▶ What you have to do
Check every line of the data below for "primer". Copy each one that has it.

▶ Input for this task

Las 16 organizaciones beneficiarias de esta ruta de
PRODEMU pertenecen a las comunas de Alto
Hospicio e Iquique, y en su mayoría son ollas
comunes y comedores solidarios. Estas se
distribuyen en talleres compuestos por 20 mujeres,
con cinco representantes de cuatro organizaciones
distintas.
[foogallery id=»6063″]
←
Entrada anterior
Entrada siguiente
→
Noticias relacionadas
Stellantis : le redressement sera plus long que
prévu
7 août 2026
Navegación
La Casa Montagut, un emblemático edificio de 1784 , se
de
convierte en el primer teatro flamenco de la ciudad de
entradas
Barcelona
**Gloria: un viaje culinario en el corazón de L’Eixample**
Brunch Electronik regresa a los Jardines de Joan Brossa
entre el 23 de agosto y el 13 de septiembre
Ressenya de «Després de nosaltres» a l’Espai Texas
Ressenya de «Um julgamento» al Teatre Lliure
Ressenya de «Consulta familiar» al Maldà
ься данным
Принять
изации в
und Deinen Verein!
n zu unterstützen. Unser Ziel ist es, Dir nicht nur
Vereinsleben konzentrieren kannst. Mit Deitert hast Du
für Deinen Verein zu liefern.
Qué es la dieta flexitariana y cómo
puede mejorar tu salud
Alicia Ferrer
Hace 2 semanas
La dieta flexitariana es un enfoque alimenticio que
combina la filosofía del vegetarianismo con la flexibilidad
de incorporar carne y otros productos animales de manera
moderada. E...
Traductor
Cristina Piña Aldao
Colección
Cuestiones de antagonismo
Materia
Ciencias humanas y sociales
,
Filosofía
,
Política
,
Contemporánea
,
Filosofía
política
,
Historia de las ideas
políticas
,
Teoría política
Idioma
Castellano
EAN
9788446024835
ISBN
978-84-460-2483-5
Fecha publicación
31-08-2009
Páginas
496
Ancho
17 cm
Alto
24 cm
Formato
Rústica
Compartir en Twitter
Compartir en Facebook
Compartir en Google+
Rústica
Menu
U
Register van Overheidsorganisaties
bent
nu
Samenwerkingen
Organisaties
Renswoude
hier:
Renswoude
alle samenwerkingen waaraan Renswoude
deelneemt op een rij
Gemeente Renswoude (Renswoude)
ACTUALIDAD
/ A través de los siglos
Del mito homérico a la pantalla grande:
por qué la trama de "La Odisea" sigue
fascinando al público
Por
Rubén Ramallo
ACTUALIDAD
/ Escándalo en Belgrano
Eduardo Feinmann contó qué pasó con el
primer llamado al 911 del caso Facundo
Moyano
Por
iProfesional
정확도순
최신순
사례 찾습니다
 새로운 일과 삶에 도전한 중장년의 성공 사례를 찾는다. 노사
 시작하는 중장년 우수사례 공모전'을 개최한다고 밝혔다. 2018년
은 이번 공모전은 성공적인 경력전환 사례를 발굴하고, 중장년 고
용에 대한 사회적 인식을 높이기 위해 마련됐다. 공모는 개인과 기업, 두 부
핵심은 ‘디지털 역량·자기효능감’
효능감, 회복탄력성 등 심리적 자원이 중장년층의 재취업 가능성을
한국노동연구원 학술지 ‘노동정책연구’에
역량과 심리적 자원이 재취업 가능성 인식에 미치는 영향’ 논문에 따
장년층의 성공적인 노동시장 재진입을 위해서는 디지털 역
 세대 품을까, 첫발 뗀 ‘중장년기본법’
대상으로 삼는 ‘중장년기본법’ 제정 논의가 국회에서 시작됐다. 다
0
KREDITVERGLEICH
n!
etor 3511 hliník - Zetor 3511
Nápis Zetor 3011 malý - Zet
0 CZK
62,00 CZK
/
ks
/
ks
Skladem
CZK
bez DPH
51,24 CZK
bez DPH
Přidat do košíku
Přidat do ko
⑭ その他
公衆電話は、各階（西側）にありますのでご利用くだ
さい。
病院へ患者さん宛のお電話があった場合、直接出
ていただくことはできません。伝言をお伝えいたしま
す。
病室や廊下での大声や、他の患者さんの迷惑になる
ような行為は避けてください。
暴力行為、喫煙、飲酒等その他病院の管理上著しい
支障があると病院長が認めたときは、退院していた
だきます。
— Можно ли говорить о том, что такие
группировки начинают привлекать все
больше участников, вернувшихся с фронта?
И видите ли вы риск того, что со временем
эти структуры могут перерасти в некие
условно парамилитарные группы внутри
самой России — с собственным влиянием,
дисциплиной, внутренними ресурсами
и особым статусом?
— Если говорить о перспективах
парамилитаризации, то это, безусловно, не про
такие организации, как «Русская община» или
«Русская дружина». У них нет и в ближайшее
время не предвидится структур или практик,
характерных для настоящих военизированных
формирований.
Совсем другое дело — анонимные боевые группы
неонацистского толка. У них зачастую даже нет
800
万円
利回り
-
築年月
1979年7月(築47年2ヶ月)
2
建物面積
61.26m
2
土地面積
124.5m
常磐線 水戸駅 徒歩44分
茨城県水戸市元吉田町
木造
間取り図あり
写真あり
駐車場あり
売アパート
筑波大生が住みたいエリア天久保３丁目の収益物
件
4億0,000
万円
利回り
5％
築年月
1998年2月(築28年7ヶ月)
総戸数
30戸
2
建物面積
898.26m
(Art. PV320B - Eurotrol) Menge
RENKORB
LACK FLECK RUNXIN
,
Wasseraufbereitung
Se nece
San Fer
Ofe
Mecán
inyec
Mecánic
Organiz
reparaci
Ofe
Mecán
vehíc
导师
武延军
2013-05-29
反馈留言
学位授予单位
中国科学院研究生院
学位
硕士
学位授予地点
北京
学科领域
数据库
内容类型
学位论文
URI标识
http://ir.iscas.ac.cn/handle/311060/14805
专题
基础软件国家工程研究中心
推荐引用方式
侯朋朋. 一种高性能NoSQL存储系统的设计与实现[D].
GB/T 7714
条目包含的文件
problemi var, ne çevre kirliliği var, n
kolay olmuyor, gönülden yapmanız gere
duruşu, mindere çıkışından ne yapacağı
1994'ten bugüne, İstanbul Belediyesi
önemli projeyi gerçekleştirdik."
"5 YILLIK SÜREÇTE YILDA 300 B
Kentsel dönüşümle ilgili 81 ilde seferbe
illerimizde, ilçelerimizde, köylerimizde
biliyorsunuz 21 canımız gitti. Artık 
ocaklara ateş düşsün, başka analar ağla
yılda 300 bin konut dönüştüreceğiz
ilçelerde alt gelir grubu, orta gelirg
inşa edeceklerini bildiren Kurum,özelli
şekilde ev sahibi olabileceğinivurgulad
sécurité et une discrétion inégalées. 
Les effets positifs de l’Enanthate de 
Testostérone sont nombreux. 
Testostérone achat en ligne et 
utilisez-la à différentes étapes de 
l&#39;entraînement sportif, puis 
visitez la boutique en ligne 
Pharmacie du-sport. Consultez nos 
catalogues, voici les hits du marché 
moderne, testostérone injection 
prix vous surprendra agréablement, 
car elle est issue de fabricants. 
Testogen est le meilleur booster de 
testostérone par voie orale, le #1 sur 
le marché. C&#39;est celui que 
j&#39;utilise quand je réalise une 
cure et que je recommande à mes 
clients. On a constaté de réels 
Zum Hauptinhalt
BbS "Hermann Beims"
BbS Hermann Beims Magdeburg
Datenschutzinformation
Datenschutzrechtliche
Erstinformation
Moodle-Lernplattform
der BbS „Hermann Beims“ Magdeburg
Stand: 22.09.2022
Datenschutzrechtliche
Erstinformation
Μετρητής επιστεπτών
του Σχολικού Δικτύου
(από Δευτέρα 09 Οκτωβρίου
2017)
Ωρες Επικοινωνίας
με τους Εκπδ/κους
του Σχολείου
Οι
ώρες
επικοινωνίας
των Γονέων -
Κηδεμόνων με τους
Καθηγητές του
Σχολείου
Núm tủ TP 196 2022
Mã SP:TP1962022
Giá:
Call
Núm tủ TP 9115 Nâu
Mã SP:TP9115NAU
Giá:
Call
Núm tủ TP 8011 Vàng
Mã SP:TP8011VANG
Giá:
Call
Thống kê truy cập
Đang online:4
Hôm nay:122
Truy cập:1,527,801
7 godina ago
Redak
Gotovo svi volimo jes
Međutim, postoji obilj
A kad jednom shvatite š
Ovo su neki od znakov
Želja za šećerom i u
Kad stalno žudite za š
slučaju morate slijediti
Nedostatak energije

▶ Response area
convierte en el primer teatro flamenco de la ciudad de
primer llamado al 911 del caso Facundo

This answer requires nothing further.